Task objective: Please take the lines from the one holding "15. Даймонд П., Шпиллер" through the one holding "21. Томас Г." in the data below and copy them exactly.

Record set:
----------
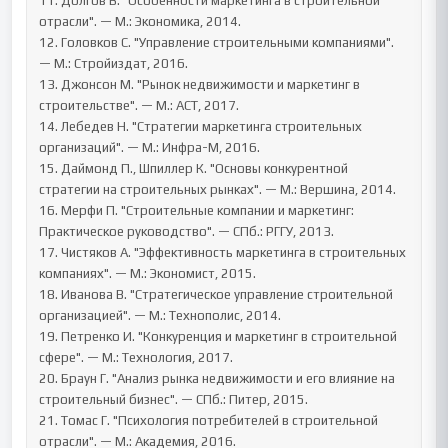
11. Долгов В. "Особенности маркетинга в строительной 
отрасли". — М.: Экономика, 2014.

12. Головков С. "Управление строительными компаниями". 
— М.: Стройиздат, 2016.

13. Джонсон М. "Рынок недвижимости и маркетинг в 
строительстве". — М.: АСТ, 2017.

14. Лебедев Н. "Стратегии маркетинга строительных 
организаций". — М.: Инфра-М, 2016.

15. Даймонд П., Шпиллер К. "Основы конкурентной 
стратегии на строительных рынках". — М.: Вершина, 2014.

16. Мерфи П. "Строительные компании и маркетинг: 
Практическое руководство". — СПб.: РГГУ, 2013.

17. Чистяков А. "Эффективность маркетинга в строительных 
компаниях". — М.: Экономист, 2015.

18. Иванова В. "Стратегическое управление строительной 
организацией". — М.: Технополис, 2014.

19. Петренко И. "Конкуренция и маркетинг в строительной 
сфере". — М.: Технология, 2017.

20. Браун Г. "Анализ рынка недвижимости и его влияние на 
строительный бизнес". — СПб.: Питер, 2015.

21. Томас Г. "Психология потребителей в строительной 
отрасли". — М.: Академия, 2016.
----------
Answer area:
15. Даймонд П., Шпиллер К. "Основы конкурентной 
стратегии на строительных рынках". — М.: Вершина, 2014.

16. Мерфи П. "Строительные компании и маркетинг: 
Практическое руководство". — СПб.: РГГУ, 2013.

17. Чистяков А. "Эффективность маркетинга в строительных 
компаниях". — М.: Экономист, 2015.

18. Иванова В. "Стратегическое управление строительной 
организацией". — М.: Технополис, 2014.

19. Петренко И. "Конкуренция и маркетинг в строительной 
сфере". — М.: Технология, 2017.

20. Браун Г. "Анализ рынка недвижимости и его влияние на 
строительный бизнес". — СПб.: Питер, 2015.

21. Томас Г. "Психология потребителей в строительной 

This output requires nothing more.